**Instructions for the task:** Give back exactly the lines of the data below, starting with the line that has "44: (606, 382, 1.52)" and going on through the line that has "60: (643, 295, 1.55)".

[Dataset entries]
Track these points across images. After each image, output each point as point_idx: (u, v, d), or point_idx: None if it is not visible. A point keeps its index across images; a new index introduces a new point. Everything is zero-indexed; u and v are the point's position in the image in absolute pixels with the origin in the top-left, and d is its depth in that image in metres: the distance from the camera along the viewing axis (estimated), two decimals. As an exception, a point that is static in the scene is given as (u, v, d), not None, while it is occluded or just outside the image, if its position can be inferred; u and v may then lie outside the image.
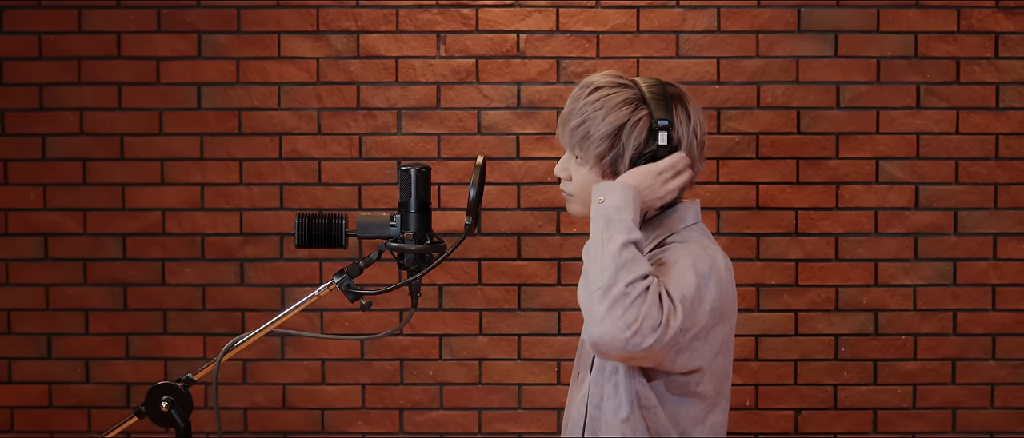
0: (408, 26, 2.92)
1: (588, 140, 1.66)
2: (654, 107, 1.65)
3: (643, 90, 1.67)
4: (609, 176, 1.68)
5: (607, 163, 1.66)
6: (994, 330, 2.95)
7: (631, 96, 1.66)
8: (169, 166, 2.95)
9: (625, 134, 1.65)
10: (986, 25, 2.90)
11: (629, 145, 1.65)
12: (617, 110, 1.65)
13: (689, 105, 1.69)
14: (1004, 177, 2.93)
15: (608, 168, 1.67)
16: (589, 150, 1.67)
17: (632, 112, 1.65)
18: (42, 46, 2.93)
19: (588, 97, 1.68)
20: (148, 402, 1.72)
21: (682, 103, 1.68)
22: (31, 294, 2.97)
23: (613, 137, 1.65)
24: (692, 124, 1.68)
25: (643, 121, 1.65)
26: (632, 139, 1.65)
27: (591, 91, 1.68)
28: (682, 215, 1.74)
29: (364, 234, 1.74)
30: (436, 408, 2.98)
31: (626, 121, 1.65)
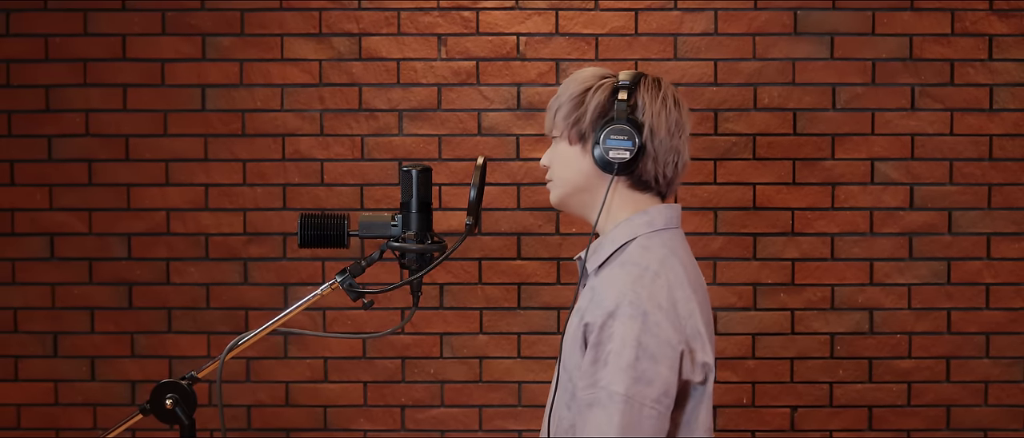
0: (409, 28, 2.92)
1: (560, 108, 1.68)
2: (622, 79, 1.65)
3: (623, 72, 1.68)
4: (575, 140, 1.66)
5: (571, 124, 1.66)
6: (988, 329, 2.95)
7: (607, 72, 1.69)
8: (174, 167, 2.95)
9: (589, 96, 1.65)
10: (980, 27, 2.90)
11: (591, 103, 1.64)
12: (586, 78, 1.68)
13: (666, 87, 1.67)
14: (997, 178, 2.93)
15: (573, 130, 1.66)
16: (559, 116, 1.68)
17: (600, 79, 1.67)
18: (48, 48, 2.93)
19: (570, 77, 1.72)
20: (153, 400, 1.72)
21: (657, 83, 1.67)
22: (37, 293, 2.97)
23: (578, 97, 1.66)
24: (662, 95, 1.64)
25: (607, 85, 1.66)
26: (595, 98, 1.65)
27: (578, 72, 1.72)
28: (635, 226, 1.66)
29: (366, 234, 1.74)
30: (437, 406, 2.98)
31: (592, 85, 1.66)
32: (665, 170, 1.65)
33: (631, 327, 1.52)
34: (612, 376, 1.52)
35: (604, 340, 1.54)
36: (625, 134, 1.61)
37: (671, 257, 1.62)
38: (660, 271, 1.59)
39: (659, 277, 1.58)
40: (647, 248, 1.63)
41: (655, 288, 1.56)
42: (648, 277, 1.57)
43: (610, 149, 1.61)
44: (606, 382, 1.52)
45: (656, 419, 1.52)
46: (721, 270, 2.94)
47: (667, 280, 1.58)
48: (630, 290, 1.55)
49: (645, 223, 1.66)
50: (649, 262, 1.60)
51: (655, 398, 1.52)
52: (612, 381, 1.51)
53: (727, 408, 2.97)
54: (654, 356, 1.52)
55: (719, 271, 2.94)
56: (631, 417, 1.51)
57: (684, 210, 2.92)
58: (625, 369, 1.51)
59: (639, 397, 1.51)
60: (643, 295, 1.55)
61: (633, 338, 1.52)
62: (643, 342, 1.52)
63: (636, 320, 1.53)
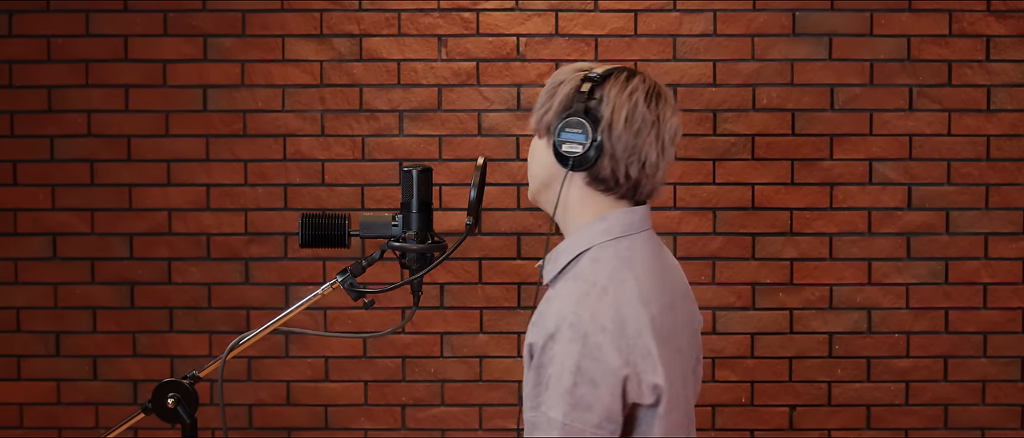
0: (410, 29, 2.92)
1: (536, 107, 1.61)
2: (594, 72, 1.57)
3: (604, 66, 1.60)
4: (543, 134, 1.59)
5: (540, 117, 1.58)
6: (985, 328, 2.95)
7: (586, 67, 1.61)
8: (175, 167, 2.95)
9: (560, 90, 1.57)
10: (977, 29, 2.90)
11: (558, 97, 1.57)
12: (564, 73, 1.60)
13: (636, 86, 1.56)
14: (995, 178, 2.93)
15: (541, 123, 1.58)
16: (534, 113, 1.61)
17: (572, 75, 1.59)
18: (50, 49, 2.93)
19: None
20: (155, 399, 1.72)
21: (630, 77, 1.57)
22: (40, 293, 2.97)
23: (551, 91, 1.59)
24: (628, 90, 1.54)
25: (577, 79, 1.57)
26: (562, 93, 1.57)
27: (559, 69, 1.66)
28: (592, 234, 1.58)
29: (367, 234, 1.74)
30: (437, 405, 2.98)
31: (566, 78, 1.59)
32: (628, 170, 1.54)
33: (571, 351, 1.45)
34: (551, 401, 1.46)
35: (545, 363, 1.47)
36: (580, 127, 1.52)
37: (623, 270, 1.53)
38: (608, 287, 1.50)
39: (606, 294, 1.49)
40: (598, 260, 1.54)
41: (600, 307, 1.48)
42: (594, 294, 1.49)
43: (563, 142, 1.53)
44: (546, 407, 1.46)
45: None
46: (720, 270, 2.94)
47: (615, 298, 1.49)
48: (572, 311, 1.47)
49: (602, 231, 1.57)
50: (598, 277, 1.51)
51: (595, 424, 1.45)
52: (551, 406, 1.46)
53: (726, 407, 2.97)
54: (594, 381, 1.45)
55: (718, 271, 2.94)
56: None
57: (683, 210, 2.92)
58: (563, 395, 1.45)
59: (577, 423, 1.44)
60: (585, 316, 1.47)
61: (573, 363, 1.45)
62: (582, 367, 1.45)
63: (576, 344, 1.45)
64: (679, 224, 2.93)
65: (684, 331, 1.61)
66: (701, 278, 2.93)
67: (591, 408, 1.44)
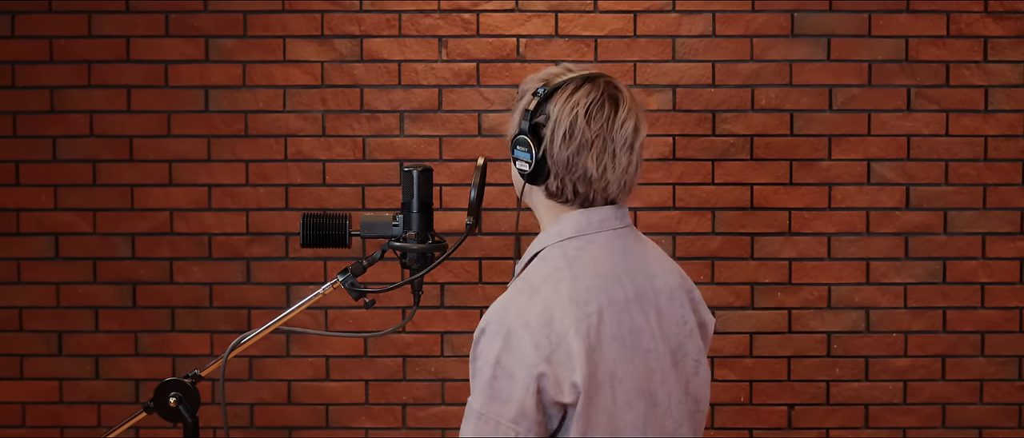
0: (410, 30, 2.92)
1: None
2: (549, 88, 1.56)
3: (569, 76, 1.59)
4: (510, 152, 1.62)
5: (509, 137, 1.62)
6: (983, 327, 2.95)
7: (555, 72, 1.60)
8: (177, 167, 2.95)
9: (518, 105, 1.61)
10: (975, 29, 2.91)
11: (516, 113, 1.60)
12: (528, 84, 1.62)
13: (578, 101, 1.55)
14: (992, 178, 2.93)
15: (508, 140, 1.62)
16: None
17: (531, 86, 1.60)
18: (53, 50, 2.94)
19: None
20: (157, 398, 1.72)
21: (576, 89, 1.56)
22: (42, 292, 2.97)
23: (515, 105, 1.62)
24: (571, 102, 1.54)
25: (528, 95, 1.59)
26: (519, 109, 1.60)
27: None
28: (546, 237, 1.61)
29: (367, 234, 1.74)
30: (438, 404, 2.98)
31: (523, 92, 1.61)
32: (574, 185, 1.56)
33: (493, 345, 1.51)
34: (475, 392, 1.53)
35: (475, 356, 1.55)
36: (525, 146, 1.57)
37: (563, 269, 1.54)
38: (541, 287, 1.53)
39: (537, 294, 1.52)
40: (545, 260, 1.57)
41: (529, 306, 1.51)
42: (527, 294, 1.53)
43: (516, 159, 1.59)
44: (471, 398, 1.53)
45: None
46: (719, 269, 2.94)
47: (545, 297, 1.51)
48: (502, 309, 1.53)
49: (555, 233, 1.59)
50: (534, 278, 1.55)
51: (511, 417, 1.48)
52: (474, 397, 1.52)
53: (725, 406, 2.97)
54: (512, 375, 1.49)
55: (717, 270, 2.94)
56: (486, 433, 1.49)
57: (682, 210, 2.92)
58: (483, 387, 1.51)
59: (493, 415, 1.49)
60: (512, 313, 1.51)
61: (493, 357, 1.51)
62: (502, 361, 1.50)
63: (498, 338, 1.51)
64: (678, 224, 2.93)
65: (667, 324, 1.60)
66: (700, 278, 2.93)
67: (508, 401, 1.49)
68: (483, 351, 1.53)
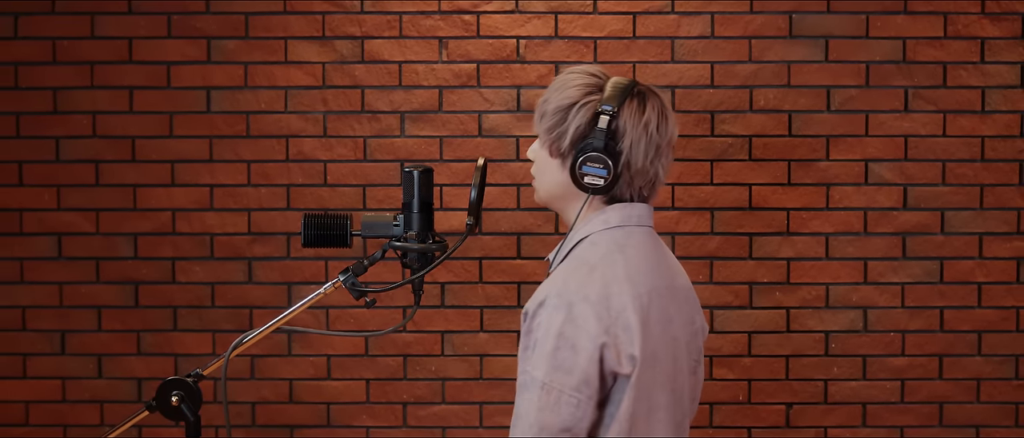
0: (411, 32, 2.92)
1: (544, 115, 1.67)
2: (607, 96, 1.62)
3: (607, 81, 1.66)
4: (555, 155, 1.66)
5: (553, 138, 1.65)
6: (980, 327, 2.95)
7: (592, 83, 1.66)
8: (179, 168, 2.95)
9: (572, 113, 1.63)
10: (972, 31, 2.91)
11: (572, 124, 1.63)
12: (573, 89, 1.65)
13: (649, 104, 1.64)
14: (989, 178, 2.93)
15: (554, 144, 1.65)
16: (543, 124, 1.67)
17: (585, 95, 1.64)
18: (56, 51, 2.94)
19: (558, 78, 1.69)
20: (159, 397, 1.72)
21: (641, 101, 1.64)
22: (45, 292, 2.97)
23: (562, 113, 1.64)
24: (644, 120, 1.63)
25: (591, 105, 1.63)
26: (576, 119, 1.63)
27: (564, 73, 1.69)
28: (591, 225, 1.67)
29: (368, 234, 1.74)
30: (438, 403, 2.98)
31: (576, 101, 1.64)
32: (642, 190, 1.67)
33: (555, 317, 1.55)
34: (536, 362, 1.56)
35: (533, 328, 1.58)
36: (601, 163, 1.61)
37: (615, 253, 1.62)
38: (598, 266, 1.60)
39: (595, 271, 1.59)
40: (595, 244, 1.64)
41: (588, 281, 1.58)
42: (584, 271, 1.59)
43: (585, 175, 1.61)
44: (531, 367, 1.56)
45: (575, 407, 1.55)
46: (717, 269, 2.94)
47: (602, 275, 1.59)
48: (561, 283, 1.58)
49: (601, 222, 1.66)
50: (590, 257, 1.62)
51: (574, 386, 1.54)
52: (535, 366, 1.56)
53: (723, 405, 2.97)
54: (574, 346, 1.54)
55: (715, 270, 2.94)
56: (547, 401, 1.55)
57: (681, 210, 2.92)
58: (546, 357, 1.55)
59: (556, 384, 1.54)
60: (572, 287, 1.57)
61: (556, 328, 1.55)
62: (564, 332, 1.55)
63: (561, 311, 1.56)
64: (677, 224, 2.93)
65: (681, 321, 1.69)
66: (699, 277, 2.93)
67: (571, 371, 1.54)
68: (544, 322, 1.57)
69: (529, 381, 1.56)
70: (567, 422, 1.55)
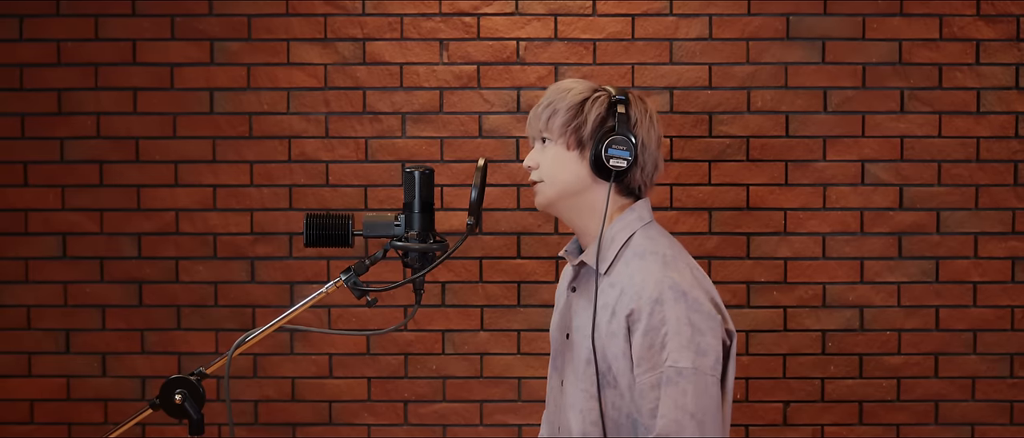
0: (412, 34, 2.92)
1: (555, 114, 1.75)
2: (614, 92, 1.76)
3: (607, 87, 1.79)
4: (574, 146, 1.74)
5: (571, 131, 1.74)
6: (975, 326, 2.95)
7: (591, 84, 1.79)
8: (182, 168, 2.95)
9: (588, 105, 1.74)
10: (967, 33, 2.90)
11: (591, 114, 1.73)
12: (579, 88, 1.77)
13: (648, 104, 1.78)
14: (984, 179, 2.93)
15: (572, 137, 1.74)
16: (555, 122, 1.75)
17: (593, 91, 1.77)
18: (60, 53, 2.93)
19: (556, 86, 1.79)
20: (162, 395, 1.72)
21: (641, 99, 1.78)
22: (50, 291, 2.97)
23: (577, 107, 1.74)
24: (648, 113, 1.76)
25: (603, 98, 1.75)
26: (594, 110, 1.73)
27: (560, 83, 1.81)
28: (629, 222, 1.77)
29: (370, 233, 1.74)
30: (439, 401, 2.98)
31: (588, 95, 1.76)
32: (647, 178, 1.77)
33: (679, 308, 1.63)
34: (676, 354, 1.62)
35: (656, 325, 1.64)
36: (625, 145, 1.71)
37: (673, 244, 1.74)
38: (675, 255, 1.71)
39: (677, 260, 1.70)
40: (651, 238, 1.73)
41: (680, 270, 1.68)
42: (671, 261, 1.69)
43: (611, 157, 1.70)
44: (671, 361, 1.62)
45: (716, 385, 1.64)
46: (715, 269, 2.94)
47: (685, 261, 1.71)
48: (665, 276, 1.66)
49: (637, 218, 1.76)
50: (663, 249, 1.71)
51: (711, 366, 1.64)
52: (677, 359, 1.62)
53: (721, 403, 2.97)
54: (702, 330, 1.64)
55: (714, 270, 2.94)
56: (701, 387, 1.62)
57: (679, 210, 2.92)
58: (686, 346, 1.62)
59: (703, 368, 1.63)
60: (677, 278, 1.66)
61: (685, 317, 1.63)
62: (692, 320, 1.64)
63: (681, 302, 1.64)
64: (675, 224, 2.93)
65: None
66: (697, 277, 2.92)
67: (707, 353, 1.64)
68: (669, 316, 1.64)
69: (675, 374, 1.62)
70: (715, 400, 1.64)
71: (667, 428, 1.62)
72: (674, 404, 1.62)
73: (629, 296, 1.67)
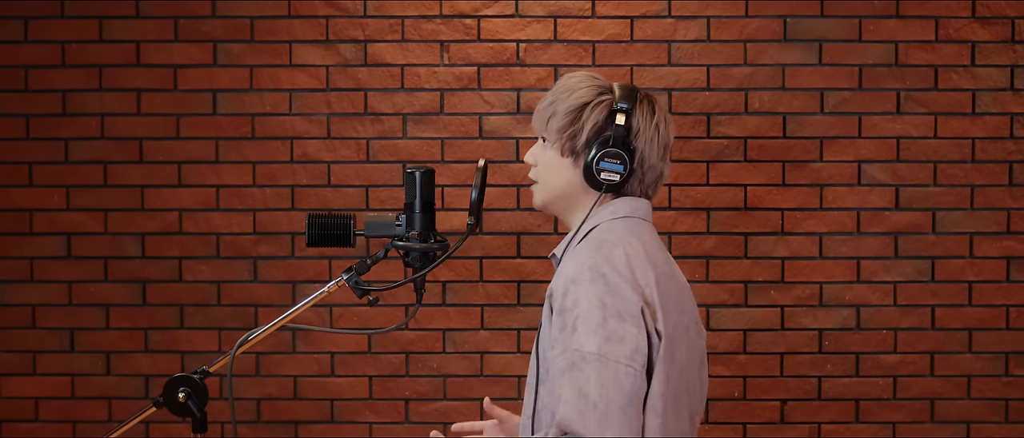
0: (413, 36, 2.92)
1: (554, 116, 1.67)
2: (619, 96, 1.65)
3: (614, 85, 1.69)
4: (568, 153, 1.66)
5: (566, 137, 1.66)
6: (970, 325, 2.95)
7: (599, 84, 1.69)
8: (186, 168, 2.95)
9: (586, 111, 1.65)
10: (963, 35, 2.90)
11: (588, 122, 1.64)
12: (583, 90, 1.67)
13: (657, 106, 1.68)
14: (979, 179, 2.93)
15: (567, 143, 1.66)
16: (553, 124, 1.67)
17: (598, 94, 1.67)
18: (65, 54, 2.93)
19: (563, 83, 1.71)
20: (166, 393, 1.72)
21: (650, 102, 1.68)
22: (55, 290, 2.97)
23: (576, 112, 1.66)
24: (655, 120, 1.66)
25: (605, 103, 1.65)
26: (592, 117, 1.65)
27: (565, 79, 1.71)
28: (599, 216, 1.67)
29: (371, 233, 1.74)
30: (440, 399, 2.98)
31: (590, 100, 1.66)
32: (647, 187, 1.69)
33: (593, 290, 1.51)
34: (583, 338, 1.49)
35: (569, 306, 1.52)
36: (618, 159, 1.62)
37: (630, 237, 1.61)
38: (617, 243, 1.58)
39: (617, 247, 1.57)
40: (609, 229, 1.63)
41: (613, 255, 1.55)
42: (606, 248, 1.57)
43: (602, 171, 1.62)
44: (578, 344, 1.49)
45: (633, 377, 1.48)
46: (713, 268, 2.94)
47: (624, 251, 1.57)
48: (590, 258, 1.55)
49: (609, 212, 1.66)
50: (607, 237, 1.60)
51: (628, 356, 1.48)
52: (584, 343, 1.49)
53: (719, 401, 2.97)
54: (620, 314, 1.50)
55: (711, 269, 2.94)
56: (607, 374, 1.47)
57: (677, 211, 2.92)
58: (594, 329, 1.49)
59: (612, 355, 1.48)
60: (601, 260, 1.54)
61: (597, 300, 1.51)
62: (606, 303, 1.50)
63: (597, 282, 1.52)
64: (674, 224, 2.93)
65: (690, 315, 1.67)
66: (695, 276, 2.92)
67: (623, 341, 1.49)
68: (582, 298, 1.51)
69: (579, 359, 1.48)
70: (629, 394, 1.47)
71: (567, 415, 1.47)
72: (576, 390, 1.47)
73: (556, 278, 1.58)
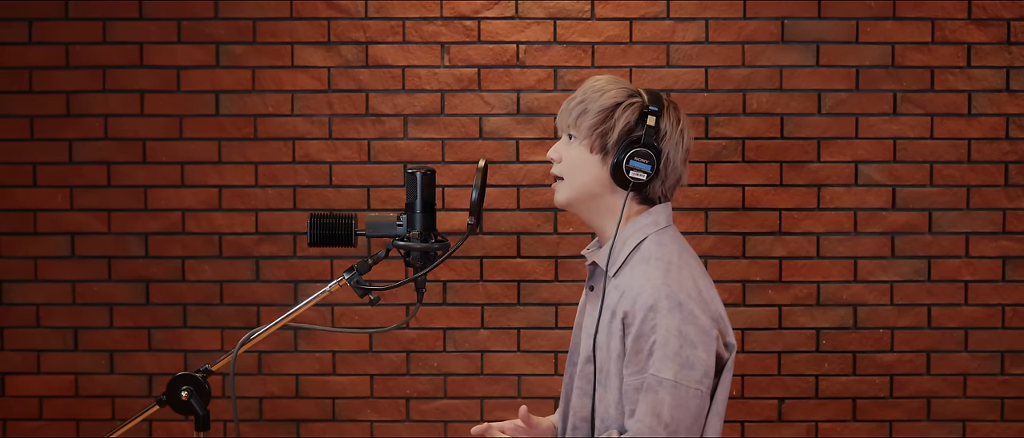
0: (414, 37, 2.92)
1: (585, 114, 1.72)
2: (648, 99, 1.71)
3: (641, 90, 1.75)
4: (597, 150, 1.72)
5: (597, 135, 1.71)
6: (967, 324, 2.95)
7: (628, 87, 1.75)
8: (189, 169, 2.95)
9: (619, 111, 1.71)
10: (959, 36, 2.90)
11: (620, 121, 1.70)
12: (614, 91, 1.73)
13: (681, 113, 1.75)
14: (976, 179, 2.93)
15: (597, 141, 1.71)
16: (583, 122, 1.72)
17: (628, 96, 1.73)
18: (69, 56, 2.93)
19: (592, 84, 1.76)
20: (169, 392, 1.72)
21: (675, 108, 1.75)
22: (58, 290, 2.97)
23: (608, 111, 1.71)
24: (680, 126, 1.73)
25: (636, 105, 1.72)
26: (624, 117, 1.70)
27: (593, 80, 1.77)
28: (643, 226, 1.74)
29: (372, 233, 1.74)
30: (440, 397, 2.98)
31: (621, 101, 1.72)
32: (667, 190, 1.75)
33: (672, 319, 1.62)
34: (660, 364, 1.61)
35: (647, 332, 1.63)
36: (647, 158, 1.68)
37: (685, 251, 1.72)
38: (681, 264, 1.68)
39: (682, 269, 1.67)
40: (662, 244, 1.70)
41: (682, 279, 1.65)
42: (674, 271, 1.66)
43: (631, 169, 1.68)
44: (654, 370, 1.61)
45: (699, 399, 1.63)
46: (712, 268, 2.94)
47: (690, 271, 1.68)
48: (663, 284, 1.63)
49: (651, 223, 1.73)
50: (670, 257, 1.68)
51: (697, 380, 1.62)
52: (660, 369, 1.61)
53: (717, 400, 2.97)
54: (693, 343, 1.62)
55: (710, 269, 2.94)
56: (679, 398, 1.61)
57: (676, 210, 2.92)
58: (672, 357, 1.61)
59: (685, 381, 1.61)
60: (675, 287, 1.64)
61: (675, 328, 1.61)
62: (683, 332, 1.62)
63: (675, 312, 1.62)
64: (672, 224, 2.93)
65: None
66: (693, 276, 2.92)
67: (694, 367, 1.62)
68: (661, 324, 1.62)
69: (655, 383, 1.61)
70: (694, 414, 1.63)
71: (639, 431, 1.63)
72: (650, 410, 1.62)
73: (627, 299, 1.66)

**Answer area:**
44: (606, 382, 1.52)
45: (656, 419, 1.52)
46: (721, 270, 2.94)
47: (667, 280, 1.58)
48: (630, 290, 1.55)
49: (645, 223, 1.66)
50: (649, 262, 1.60)
51: (655, 398, 1.52)
52: (612, 381, 1.51)
53: (727, 408, 2.97)
54: (654, 356, 1.52)
55: (719, 271, 2.94)
56: (631, 417, 1.51)
57: (684, 210, 2.92)
58: (625, 369, 1.51)
59: (639, 397, 1.51)
60: (643, 295, 1.55)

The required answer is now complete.